Все началось в тот день, когда они встретились у стойки бара в Меце; Негрете угостил Риверолу рюмкой перно и был чрезвычайно разговорчив – он пребывал в эйфории, ибо его посетило некое озарение. Ученые не сегодня завтра откроют новый глаз, сообщил он. Этот глаз будет совсем не таким, как те, что нам известны, он, этот глаз, будет изучать Вселенную, постигая вещи, которые обычному человеческому глазу недоступны. Это будет не только глаз, но еще и сателлит или телескоп, который действует с помощью ультракрасных лучей, он поможет увидеть даже столкновения между галактиками. Глаз скорее всего назовут Полифемом – руку кладу на огонь, что именно так его и назовут, поверьте, добавил он, ведь я в известной степени пророк.
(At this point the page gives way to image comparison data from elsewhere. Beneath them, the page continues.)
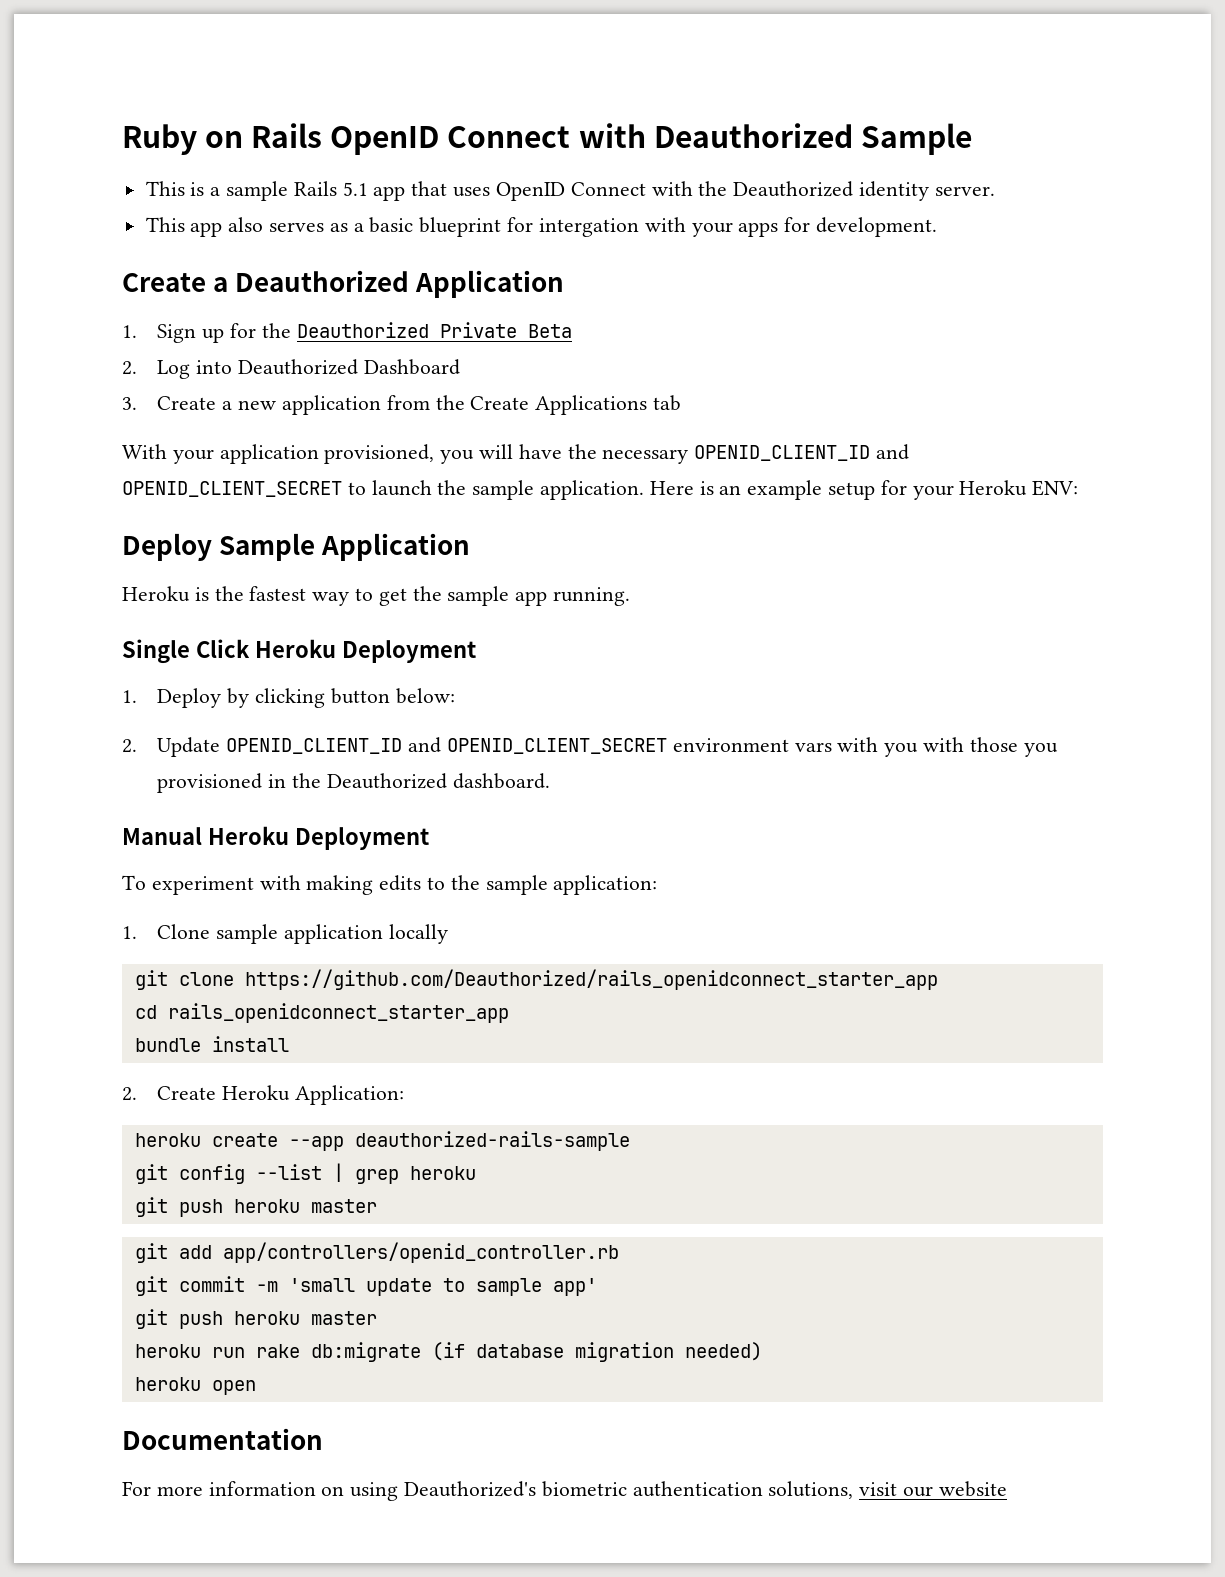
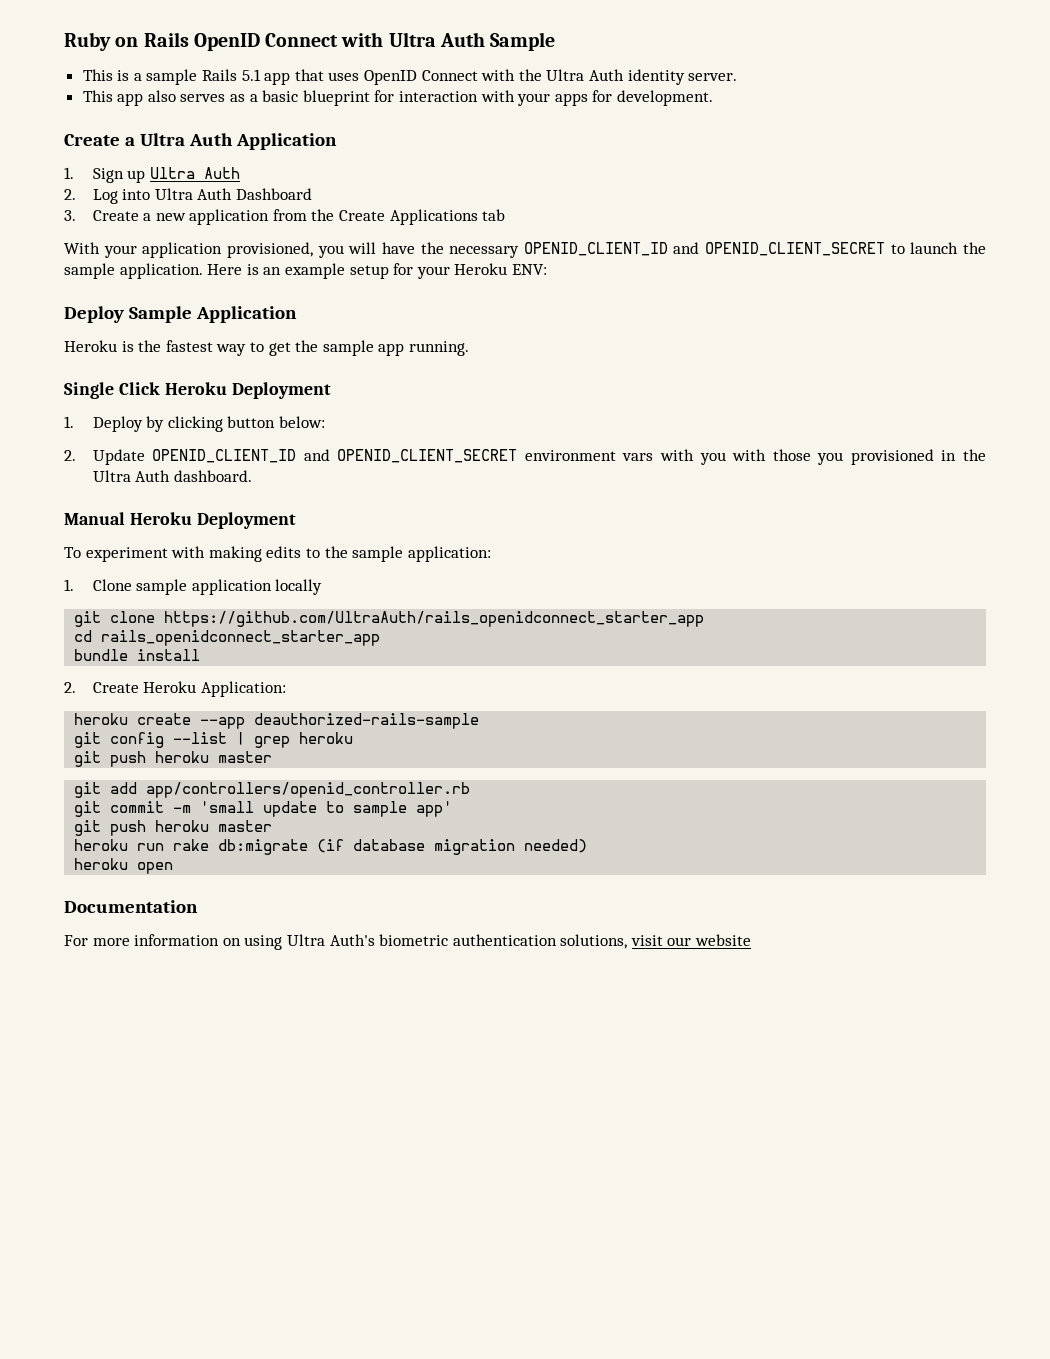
[653,123,853,148] Deauthorized -> [388,32,485,47] Ultra Auth
[733,181,854,197] Deauthorized -> [546,69,624,81] Ultra Auth
[538,218,639,237] intergation -> [399,91,479,102] interaction
[235,270,410,292] Deauthorized -> [139,133,233,146] Ultra Auth
[230,322,572,338] for the Deauthorized Private Beta -> [149,167,240,179] Ultra Auth
[238,359,359,375] Deauthorized -> [154,188,233,200] Ultra Auth
[326,773,447,789] Deauthorized -> [92,470,171,482] Ultra Auth
[244,969,938,990] https://github.com/Deauthorized/rails_openidconnect_starter_app -> [164,611,705,627] https://github.com/UltraAuth/rails_openidconnect_starter_app
[404,1481,537,1497] Deauthorized's -> [286,934,375,946] Ultra Auth's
Чокнутый, подумал Риверола. Он и раньше замечал в соседе некоторые странности, но не думал, что дела так плохи. И не придал их разговору особого значения. В конце концов, вокруг полно сумасшедших. Он простился, слегка подавленный своим открытием и уверенный, что не скоро снова увидит Негрете, но не тут-то было. С тех пор он начал встречать Негрете – шпиона бесконечности, пророка Нового Глаза – каждое утро в кафе «Бонапарте», куда ровно в одиннадцать шел пить чай; и по вечерам он неизменно видел его за одним и тем же мраморным столиком – тот сидел и нервно рисовал что-то в тетради с зеленой обложкой. Риверола приветствовал португальца издали, подчеркнуто избегая разговоров. В первые четыре дня Риверола, пытаясь задавить ростки паранойи, старался думать, что их постоянные столкновения в «Бонапарте» – всего лишь обычная, хоть и забавная случайность, и не более того, но на пятый день он всерьез забеспокоился. Да и любой здравомыслящий человек заподозрил бы неладное, ведь Негрете стал посещать «Бонапарте» точно в те же часы, что и Риверола.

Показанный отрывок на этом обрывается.